Hi, I've been away for a few weeks, so it's nice to see you're still comming up with ideas :lol: 

As you say there are many ways to do the clamping but this has to be about the cheapest I've seen.

On my trip I did buy one of those 'vice wrench' type clamps for use with various jigs or on a drill table but to be honest I could have made about a hundred of yours for what I paid  

Hope you are well, look forward to seeing more 'ideas' from you


----------



## Niki (10 Nov 2007)

Thank you Losos

If you bought tools on your trip, it means, that you had a good trip around the EU.

We are ok here and, I believe like you guys there, preparing ourselves for the "white" winter.

Best Regards
niki


----------



## Fecn (10 Nov 2007)

Niki, I've been planning on some clamps very similar to that for my CNC machine - Have you thought about replacing the hole through the clamp with a slot which would allow you to adjust the clamp back and forth.


----------



## Niki (11 Nov 2007)

Fecn
No, I did not but, I think that it's great idea and I'm going to make it tomorrow

Thanks
niki


----------



## Losos (11 Nov 2007)

Niki":19f8bqr6 said:


> _We are ok here and, I believe like you guys there, preparing ourselves for the "white" winter_.

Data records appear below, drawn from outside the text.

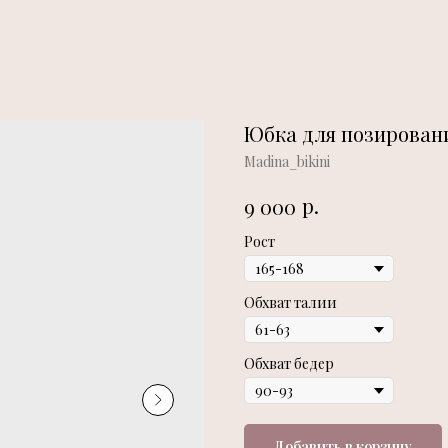
Юбка для позирован
Madina_bikini
р.
9 000
Рост
Обхват талии
Обхват бедер
Добавить в корзину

Yes, it came today :roll: Started this morning and hasn't stopped yet up to about 20cms. so far (About 8 inches for those still using Imperial rulers :lol: )

And we had a power cut today, surprisingly these are quite rare but there has been a few recently so I'm considering a little standbye generator 8)


----------



## Losos (11 Nov 2007)

Niki":1yuonmv2 said:


> _If you bought tools on your trip, it means, that you had a good trip _around the EU.



Oh yes, I never come home without *something*, and I've even found the perfect way *to get them past SWIMBO *(I put them in a big box and use a road freight company) by the time it arrives she's lost interest or is too occupied with the stuff I gave her, which of course *I put in my suitcase so she can grab it as soon I'm home* :lol: :lol: :lol:


----------